In general, audio with 20- or 24-bit resolution and a sample rate of 88.2 or 96 kHz (or higher) is referred to as High-Density Audio™. In working with this high-resolution audio, it is always best to capture the audio source in the highest resolution format available, and to keep the audio at the highest resolution as long as possible. This approach preserves the material with the highest fidelity for future use, while also preserving creative flexibility in the present.

High-resolution audio also requires very careful attention – in both the design of the audio equipment and the production practices employed – to guard against signal degradation as the material moves through various steps in the production chain. For example, sample-rate conversion can degrade audio quality when moving from high resolution to conventional resolution, particularly when a complex conversion (e.g. 96 to 44.1 kHz) is involved rather than a decimation (96 to 48 kHz). This problem can be minimized, however, by the use of appropriate quad-precision sample-rate conversion algorithms, and also by avoiding any unnecessary conversions during production.

○ ○ ○ ○

**Written problem A**.
According to the text excerpt, which sample-rate conversion counts as a decimation?

Dataset entries
○ ○ ○ ○

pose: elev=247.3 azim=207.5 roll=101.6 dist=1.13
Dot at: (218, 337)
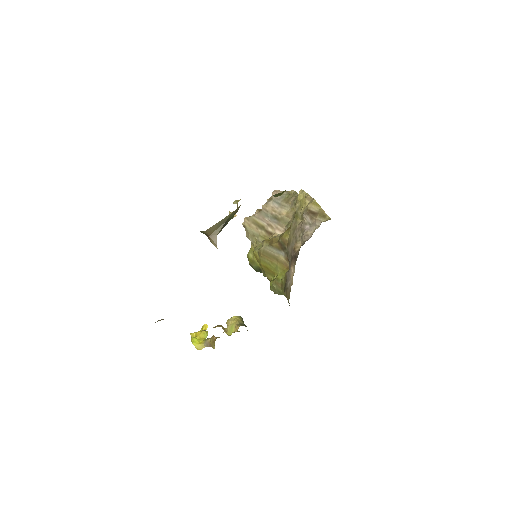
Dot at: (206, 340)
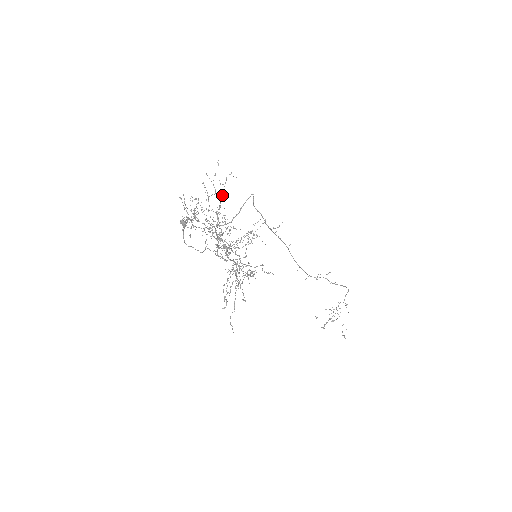
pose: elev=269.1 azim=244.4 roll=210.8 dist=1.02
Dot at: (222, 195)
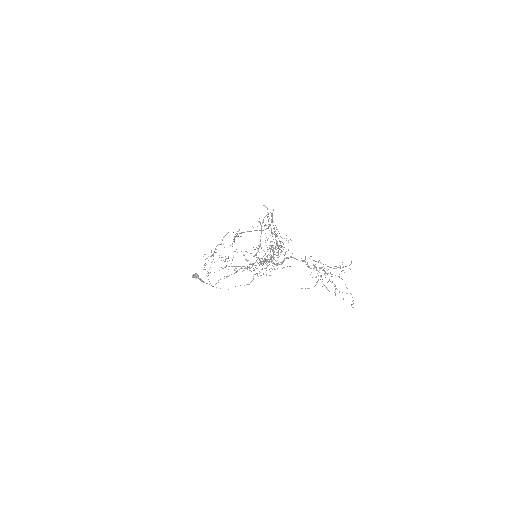
Dot at: occluded
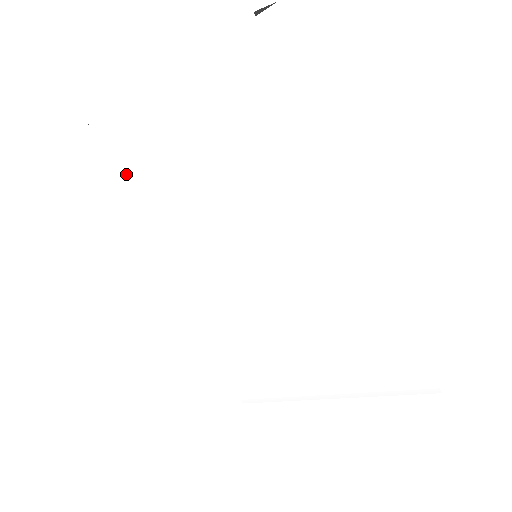
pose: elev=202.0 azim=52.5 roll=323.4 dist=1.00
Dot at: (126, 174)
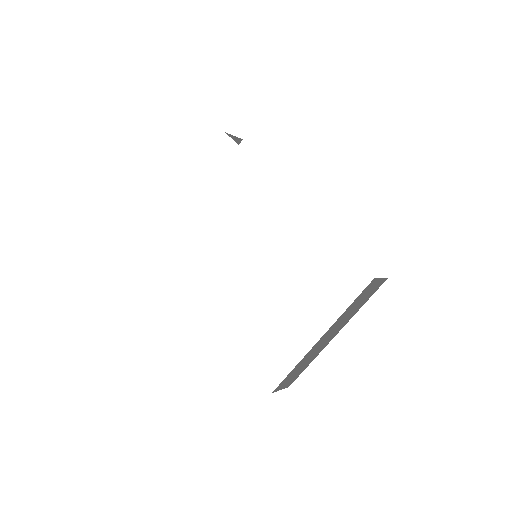
Dot at: (188, 232)
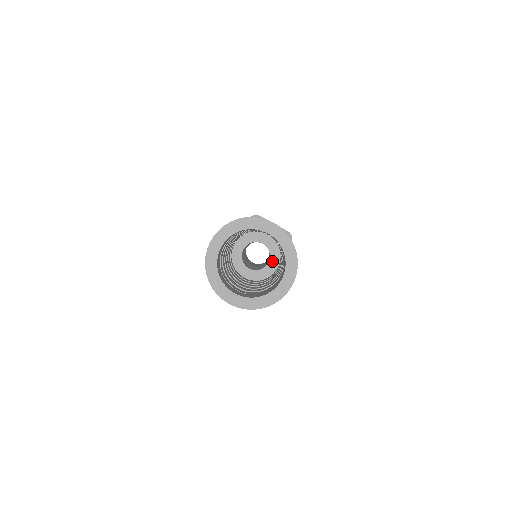
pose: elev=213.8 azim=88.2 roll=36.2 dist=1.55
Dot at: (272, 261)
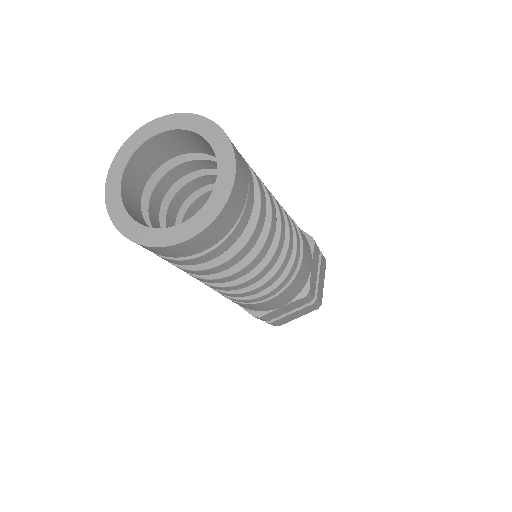
Dot at: occluded
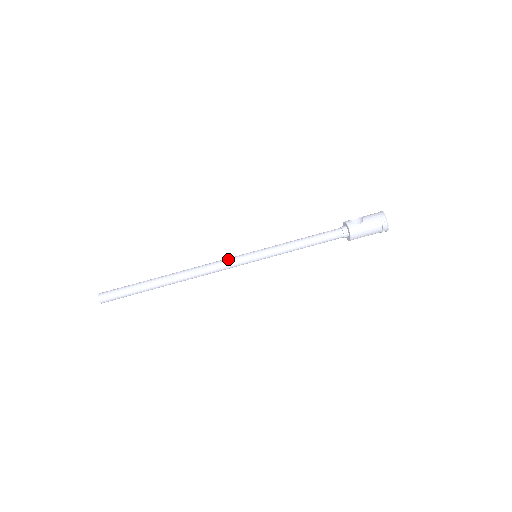
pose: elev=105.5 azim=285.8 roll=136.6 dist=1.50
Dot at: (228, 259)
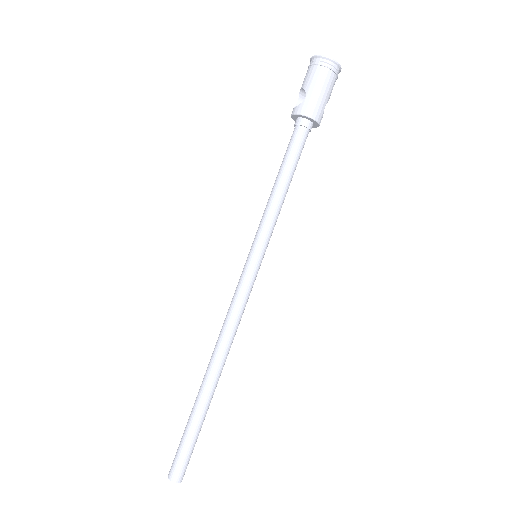
Dot at: (235, 293)
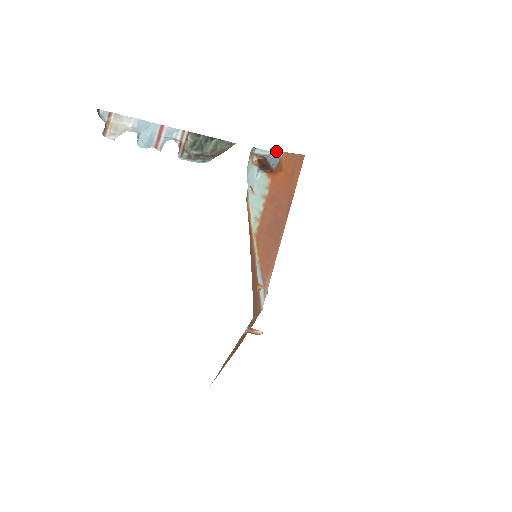
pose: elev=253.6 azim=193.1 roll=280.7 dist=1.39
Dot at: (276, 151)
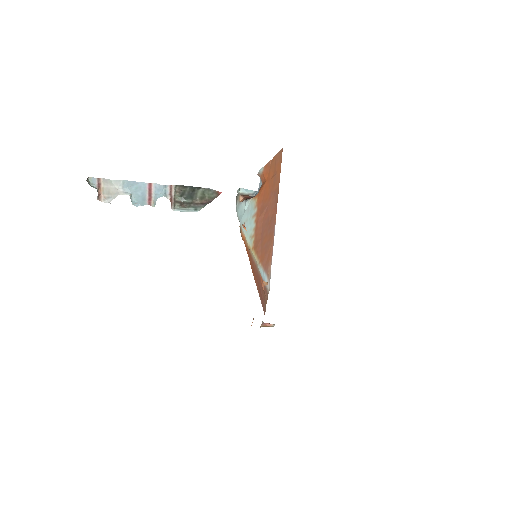
Dot at: (257, 174)
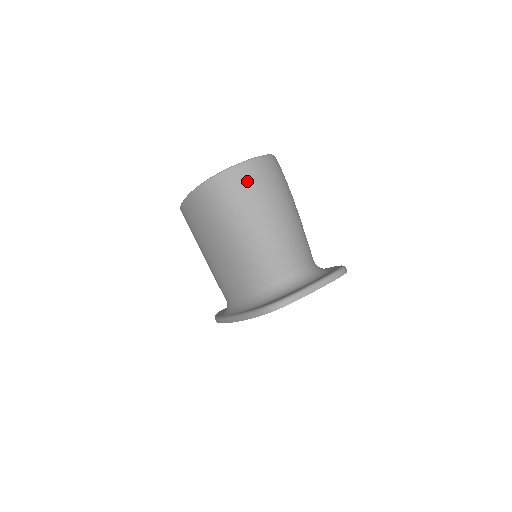
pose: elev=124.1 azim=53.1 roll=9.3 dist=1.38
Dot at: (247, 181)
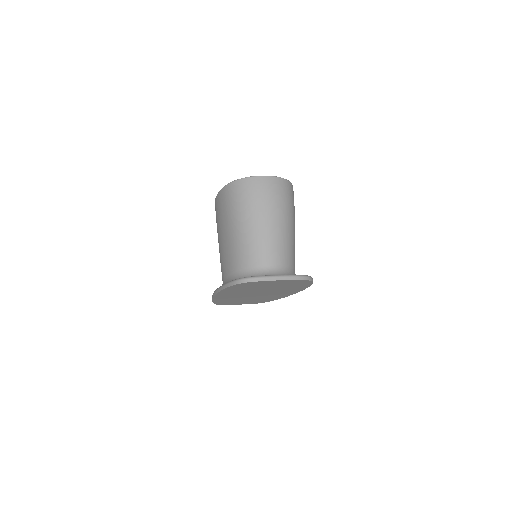
Dot at: (259, 189)
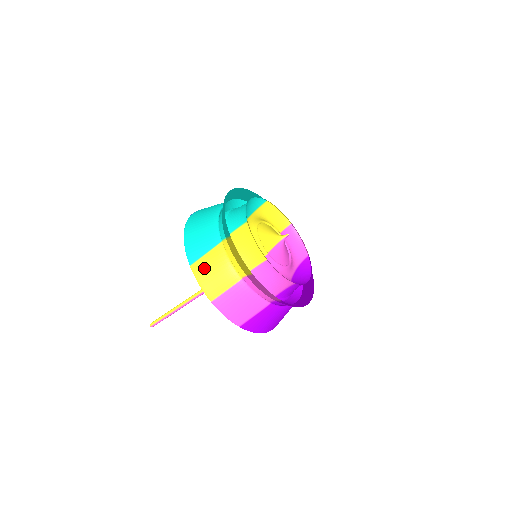
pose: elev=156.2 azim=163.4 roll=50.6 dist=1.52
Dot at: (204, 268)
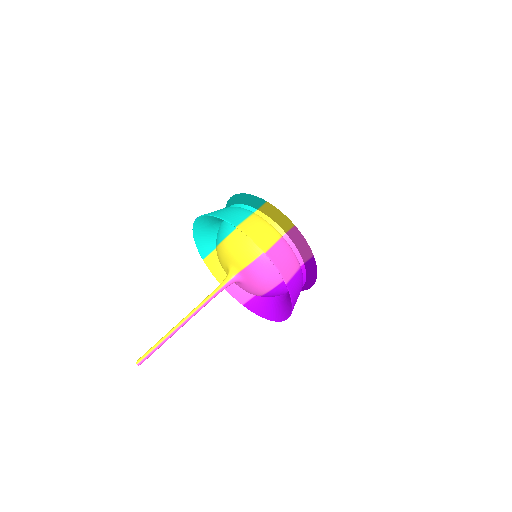
Dot at: (250, 227)
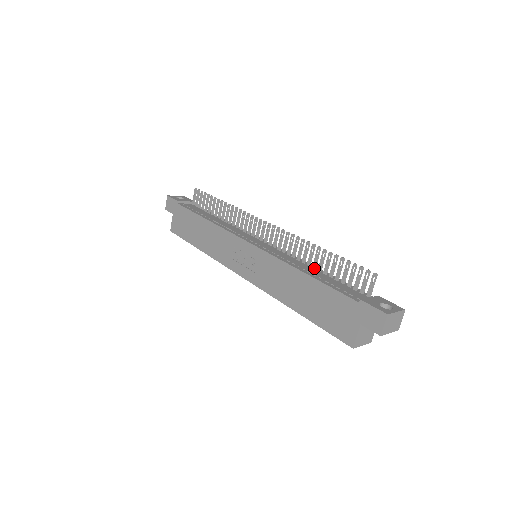
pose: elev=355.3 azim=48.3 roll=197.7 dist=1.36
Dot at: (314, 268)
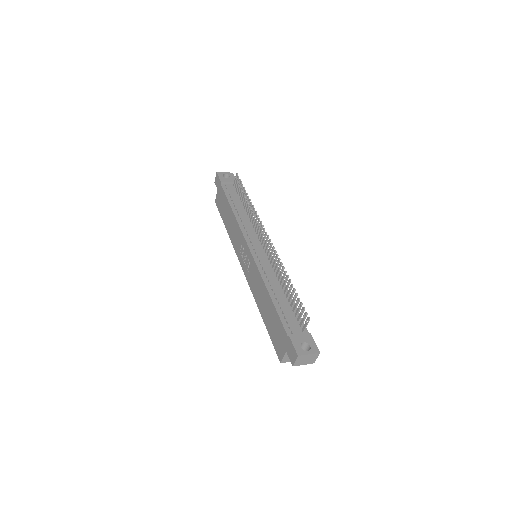
Dot at: (282, 289)
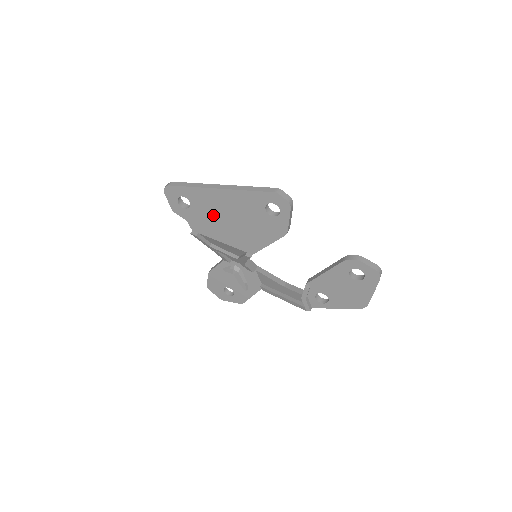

○ ○ ○ ○

**Written problem B**.
In the dataset entries, change "roll" to "twist" in the lines from the one holding "pose: elev=156.2 azim=163.4" through the end of the entries, inclusive, and give those lines with the pictures left out.

**Task answer A**.
Converting from 96 to 48 kHz.

**Task answer B**.
pose: elev=156.2 azim=163.4 twist=50.6 dist=1.52
Dot at: (204, 268)
Dot at: (250, 227)
pose: elev=355.3 azim=48.3 twist=197.7 dist=1.36
Dot at: (314, 268)
Dot at: (282, 289)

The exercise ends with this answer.